Your objective – Give back the records below exactly, omitting the pictures.

Records shown –

···

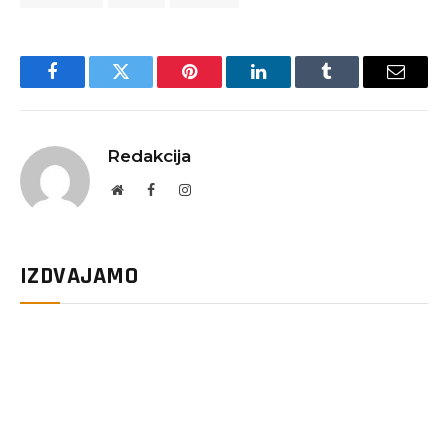
Facebook
Twitter
Pinterest
LinkedIn
Tumblr
Email
Redakcija
Website
Facebook
Instagram
IZDVAJAMO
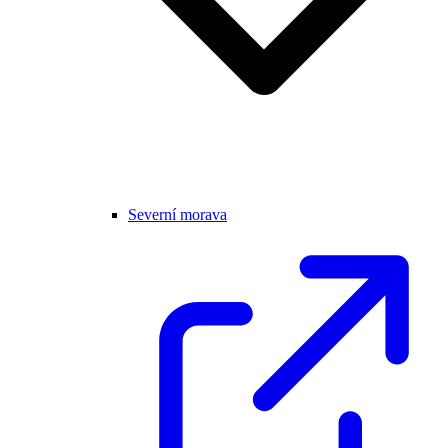
Severní morava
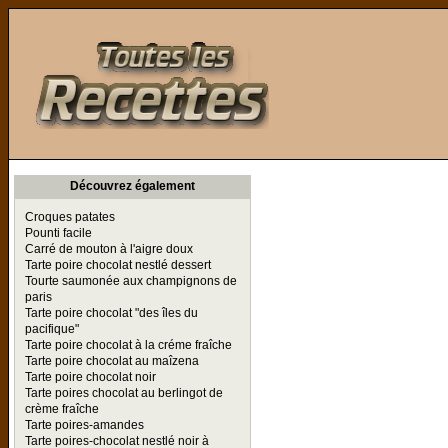
Toutes les Recettes
Découvrez également
Croques patates
Pounti facile
Carré de mouton à l'aigre doux
Tarte poire chocolat nestlé dessert
Tourte saumonée aux champignons de
paris
Tarte poire chocolat "des îles du
pacifique"
Tarte poire chocolat à la créme fraîche
Tarte poire chocolat au maîzena
Tarte poire chocolat noir
Tarte poires chocolat au berlingot de
crème fraîche
Tarte poires-amandes
Tarte poires-chocolat nestlé noir à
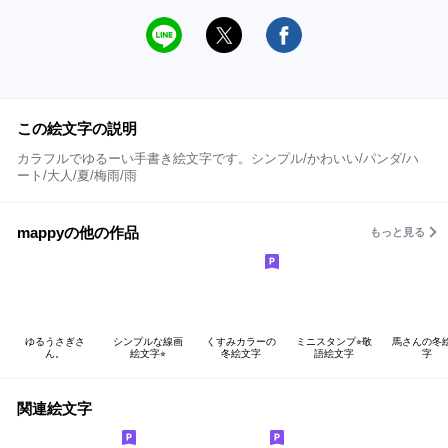
この絵文字の説明
カラフルでゆるーい手書き絵文字です。シンプル/かわいい/パンダ/ハ
ート/大人/夏/梅雨/雨
mappyの他の作品
もっと見る
ゆるうさぎさ
シンプルな線画
くすみカラーの
ミニスタンプ⭐︎敬
馬さんの冬
ん。
絵文字⭐︎
冬絵文字
語絵文字
字
関連絵文字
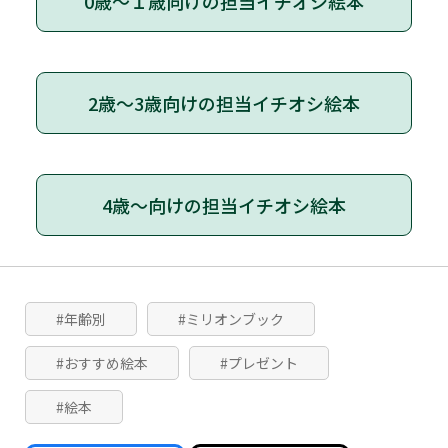
0歳～１歳向けの担当イチオシ絵本
2歳～3歳向けの担当イチオシ絵本
4歳～向けの担当イチオシ絵本
#年齢別
#ミリオンブック
#おすすめ絵本
#プレゼント
#絵本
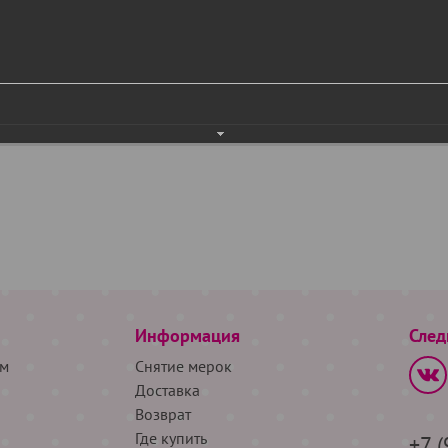
Информация
След
м
Снятие мерок
Доставка
Возврат
Где купить
+7 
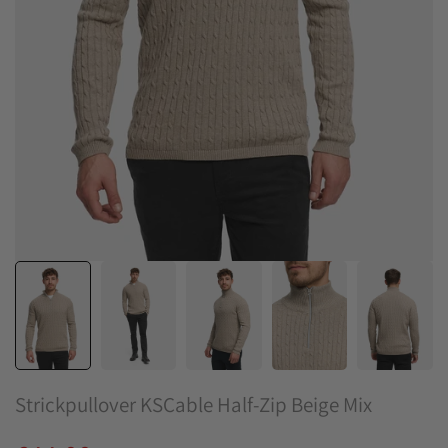
Strickpullover KSCable Half-Zip Beige Mix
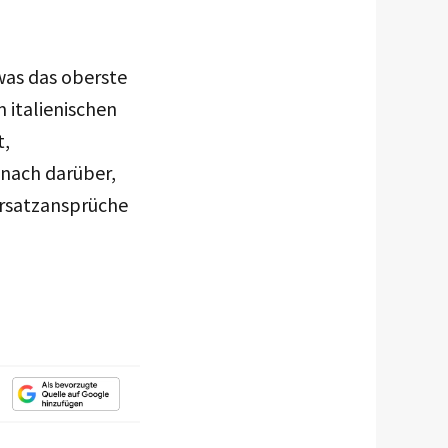
was das oberste
m italienischen
t,
mnach darüber,
ersatzansprüche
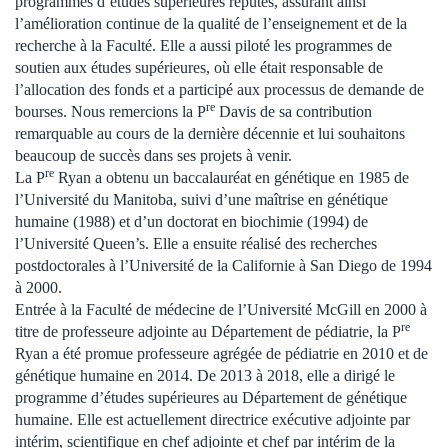
programmes d’études supérieures réputés, assurant ainsi
l’amélioration continue de la qualité de l’enseignement et de la
recherche à la Faculté. Elle a aussi piloté les programmes de
soutien aux études supérieures, où elle était responsable de
l’allocation des fonds et a participé aux processus de demande de
re
bourses. Nous remercions la P
Davis de sa contribution
remarquable au cours de la dernière décennie et lui souhaitons
beaucoup de succès dans ses projets à venir.
re
La P
Ryan a obtenu un baccalauréat en génétique en 1985 de
l’Université du Manitoba, suivi d’une maîtrise en génétique
humaine (1988) et d’un doctorat en biochimie (1994) de
l’Université Queen’s. Elle a ensuite réalisé des recherches
postdoctorales à l’Université de la Californie à San Diego de 1994
à 2000.
Entrée à la Faculté de médecine de l’Université McGill en 2000 à
re
titre de professeure adjointe au Département de pédiatrie, la P
Ryan a été promue professeure agrégée de pédiatrie en 2010 et de
génétique humaine en 2014. De 2013 à 2018, elle a dirigé le
programme d’études supérieures au Département de génétique
humaine. Elle est actuellement directrice exécutive adjointe par
intérim, scientifique en chef adjointe et chef par intérim de la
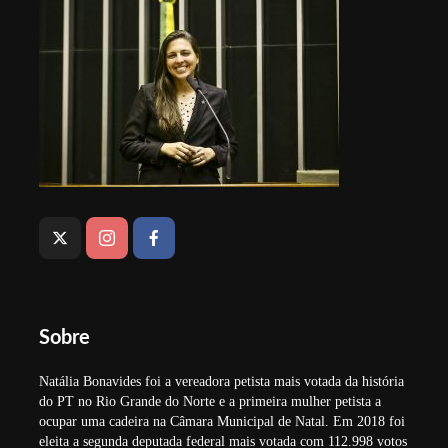
Sobre
Natália Bonavides foi a vereadora petista mais votada da história
do PT no Rio Grande do Norte e a primeira mulher petista a
ocupar uma cadeira na Câmara Municipal de Natal. Em 2018 foi
eleita a segunda deputada federal mais votada com 112.998 votos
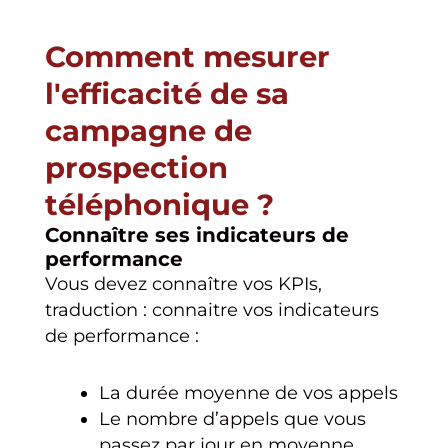
Comment mesurer
l'efficacité de sa
campagne de
prospection
téléphonique ?
Connaître ses indicateurs de
performance
Vous devez connaître vos KPIs,
traduction : connaitre vos indicateurs
de performance :
La durée moyenne de vos appels
Le nombre d’appels que vous
passez par jour en moyenne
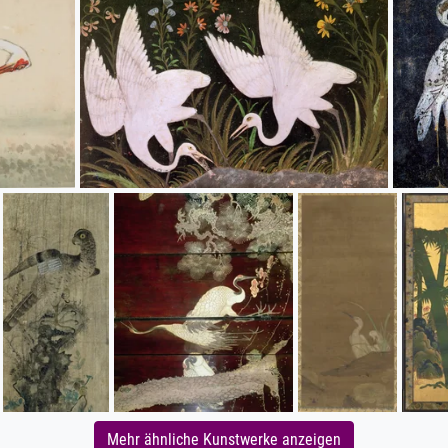
Mehr ähnliche Kunstwerke anzeigen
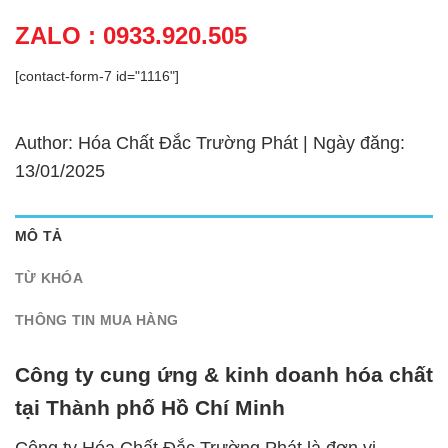
ZALO : 0933.920.505
[contact-form-7 id="1116"]
Author: Hóa Chất Đắc Trường Phát | Ngày đăng:
13/01/2025
MÔ TẢ
TỪ KHÓA
THÔNG TIN MUA HÀNG
Công ty cung ứng & kinh doanh hóa chất
tại Thành phố Hồ Chí Minh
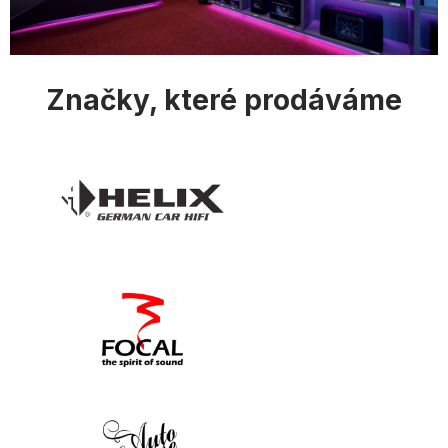
Značky, které prodáváme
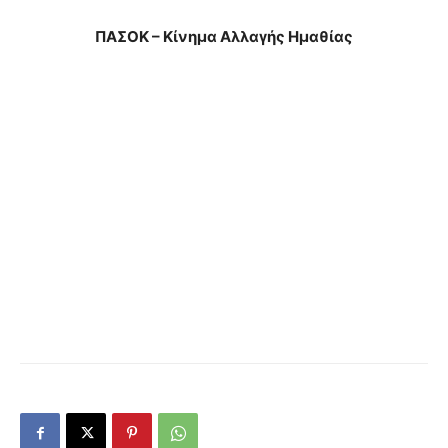
ΠΑΣΟΚ – Κίνημα Αλλαγής Ημαθίας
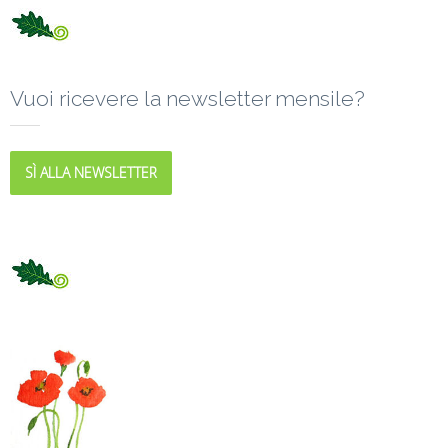
Vuoi ricevere la newsletter mensile?
SÌ ALLA NEWSLETTER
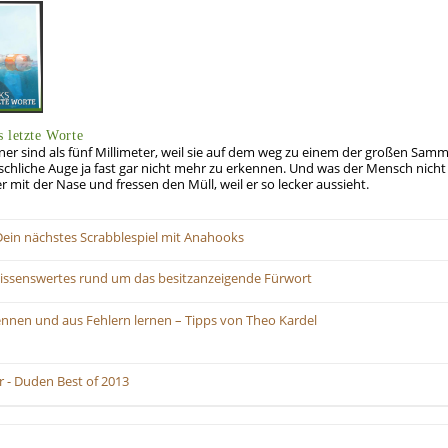
 letzte Worte
er sind als fünf Millimeter, weil sie auf dem weg zu einem der großen Samm
nschliche Auge ja fast gar nicht mehr zu erkennen. Und was der Mensch nich
r mit der Nase und fressen den Müll, weil er so lecker aussieht.
Dein nächstes Scrabblespiel mit Anahooks
issenswertes rund um das besitzanzeigende Fürwort
nnen und aus Fehlern lernen – Tipps von Theo Kardel
 - Duden Best of 2013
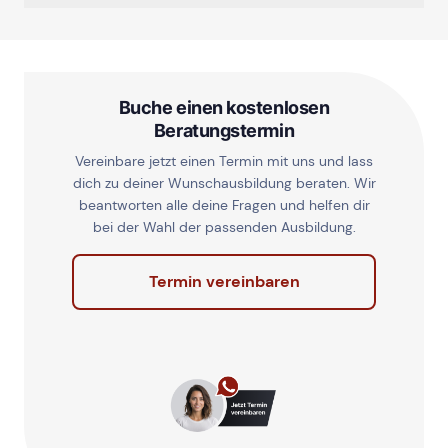
Buche einen kostenlosen
Beratungstermin
Vereinbare jetzt einen Termin mit uns und lass
dich zu deiner Wunschausbildung beraten. Wir
beantworten alle deine Fragen und helfen dir
bei der Wahl der passenden Ausbildung.
Termin vereinbaren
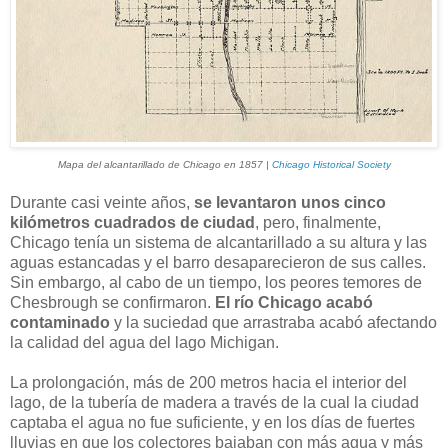
Mapa del alcantarillado de Chicago en 1857 |
Chicago Historical Society
Durante casi veinte años,
se levantaron unos cinco
kilómetros cuadrados de ciudad
, pero, finalmente,
Chicago tenía un sistema de alcantarillado a su altura y las
aguas estancadas y el barro desaparecieron de sus calles.
Sin embargo, al cabo de un tiempo, los peores temores de
Chesbrough se confirmaron.
El río Chicago acabó
contaminado
y la suciedad que arrastraba acabó afectando
la calidad del agua del lago Michigan.
La prolongación, más de 200 metros hacia el interior del
lago, de la tubería de madera a través de la cual la ciudad
captaba el agua no fue suficiente, y en los días de fuertes
lluvias en que los colectores bajaban con más agua y más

···

Written answer –
Facebook
Twitter
Pinterest
LinkedIn
Tumblr
Email
Redakcija
Website
Facebook
Instagram
IZDVAJAMO
Severní morava
Toutes les Recettes
Découvrez également
Croques patates
Pounti facile
Carré de mouton à l'aigre doux
Tarte poire chocolat nestlé dessert
Tourte saumonée aux champignons de
paris
Tarte poire chocolat "des îles du
pacifique"
Tarte poire chocolat à la créme fraîche
Tarte poire chocolat au maîzena
Tarte poire chocolat noir
Tarte poires chocolat au berlingot de
crème fraîche
Tarte poires-amandes
Tarte poires-chocolat nestlé noir à
この絵文字の説明
カラフルでゆるーい手書き絵文字です。シンプル/かわいい/パンダ/ハ
ート/大人/夏/梅雨/雨
mappyの他の作品
もっと見る
ゆるうさぎさ
シンプルな線画
くすみカラーの
ミニスタンプ⭐︎敬
馬さんの冬
ん。
絵文字⭐︎
冬絵文字
語絵文字
字
関連絵文字
0歳～１歳向けの担当イチオシ絵本
2歳～3歳向けの担当イチオシ絵本
4歳～向けの担当イチオシ絵本
#年齢別
#ミリオンブック
#おすすめ絵本
#プレゼント
#絵本
Информация
След
м
Снятие мерок
Доставка
Возврат
Где купить
+7 
Strickpullover KSCable Half-Zip Beige Mix
was das oberste
m italienischen
t,
mnach darüber,
ersatzansprüche
programmes d’études supérieures réputés, assurant ainsi
l’amélioration continue de la qualité de l’enseignement et de la
recherche à la Faculté. Elle a aussi piloté les programmes de
soutien aux études supérieures, où elle était responsable de
l’allocation des fonds et a participé aux processus de demande de
re
bourses. Nous remercions la P
Davis de sa contribution
remarquable au cours de la dernière décennie et lui souhaitons
beaucoup de succès dans ses projets à venir.
re
La P
Ryan a obtenu un baccalauréat en génétique en 1985 de
l’Université du Manitoba, suivi d’une maîtrise en génétique
humaine (1988) et d’un doctorat en biochimie (1994) de
l’Université Queen’s. Elle a ensuite réalisé des recherches
postdoctorales à l’Université de la Californie à San Diego de 1994
à 2000.
Entrée à la Faculté de médecine de l’Université McGill en 2000 à
re
titre de professeure adjointe au Département de pédiatrie, la P
Ryan a été promue professeure agrégée de pédiatrie en 2010 et de
génétique humaine en 2014. De 2013 à 2018, elle a dirigé le
programme d’études supérieures au Département de génétique
humaine. Elle est actuellement directrice exécutive adjointe par
intérim, scientifique en chef adjointe et chef par intérim de la
Sobre
Natália Bonavides foi a vereadora petista mais votada da história
do PT no Rio Grande do Norte e a primeira mulher petista a
ocupar uma cadeira na Câmara Municipal de Natal. Em 2018 foi
eleita a segunda deputada federal mais votada com 112.998 votos
Comment mesurer
l'efficacité de sa
campagne de
prospection
téléphonique ?
Connaître ses indicateurs de
performance
Vous devez connaître vos KPIs,
traduction : connaitre vos indicateurs
de performance :
La durée moyenne de vos appels
Le nombre d’appels que vous
passez par jour en moyenne
Mehr ähnliche Kunstwerke anzeigen
ZALO : 0933.920.505
[contact-form-7 id="1116"]
Author: Hóa Chất Đắc Trường Phát | Ngày đăng:
13/01/2025
MÔ TẢ
TỪ KHÓA
THÔNG TIN MUA HÀNG
Công ty cung ứng & kinh doanh hóa chất
tại Thành phố Hồ Chí Minh
Značky, které prodáváme
ΠΑΣΟΚ – Κίνημα Αλλαγής Ημαθίας
Vuoi ricevere la newsletter mensile?
SÌ ALLA NEWSLETTER
 letzte Worte
er sind als fünf Millimeter, weil sie auf dem weg zu einem der großen Samm
nschliche Auge ja fast gar nicht mehr zu erkennen. Und was der Mensch nich
r mit der Nase und fressen den Müll, weil er so lecker aussieht.
Dein nächstes Scrabblespiel mit Anahooks
issenswertes rund um das besitzanzeigende Fürwort
nnen und aus Fehlern lernen – Tipps von Theo Kardel
 - Duden Best of 2013
Buche einen kostenlosen
Beratungstermin
Vereinbare jetzt einen Termin mit uns und lass
dich zu deiner Wunschausbildung beraten. Wir
beantworten alle deine Fragen und helfen dir
bei der Wahl der passenden Ausbildung.
Termin vereinbaren
Mapa del alcantarillado de Chicago en 1857 |
Chicago Historical Society
Durante casi veinte años,
se levantaron unos cinco
kilómetros cuadrados de ciudad
, pero, finalmente,
Chicago tenía un sistema de alcantarillado a su altura y las
aguas estancadas y el barro desaparecieron de sus calles.
Sin embargo, al cabo de un tiempo, los peores temores de
Chesbrough se confirmaron.
El río Chicago acabó
contaminado
y la suciedad que arrastraba acabó afectando
la calidad del agua del lago Michigan.
La prolongación, más de 200 metros hacia el interior del
lago, de la tubería de madera a través de la cual la ciudad
captaba el agua no fue suficiente, y en los días de fuertes
lluvias en que los colectores bajaban con más agua y más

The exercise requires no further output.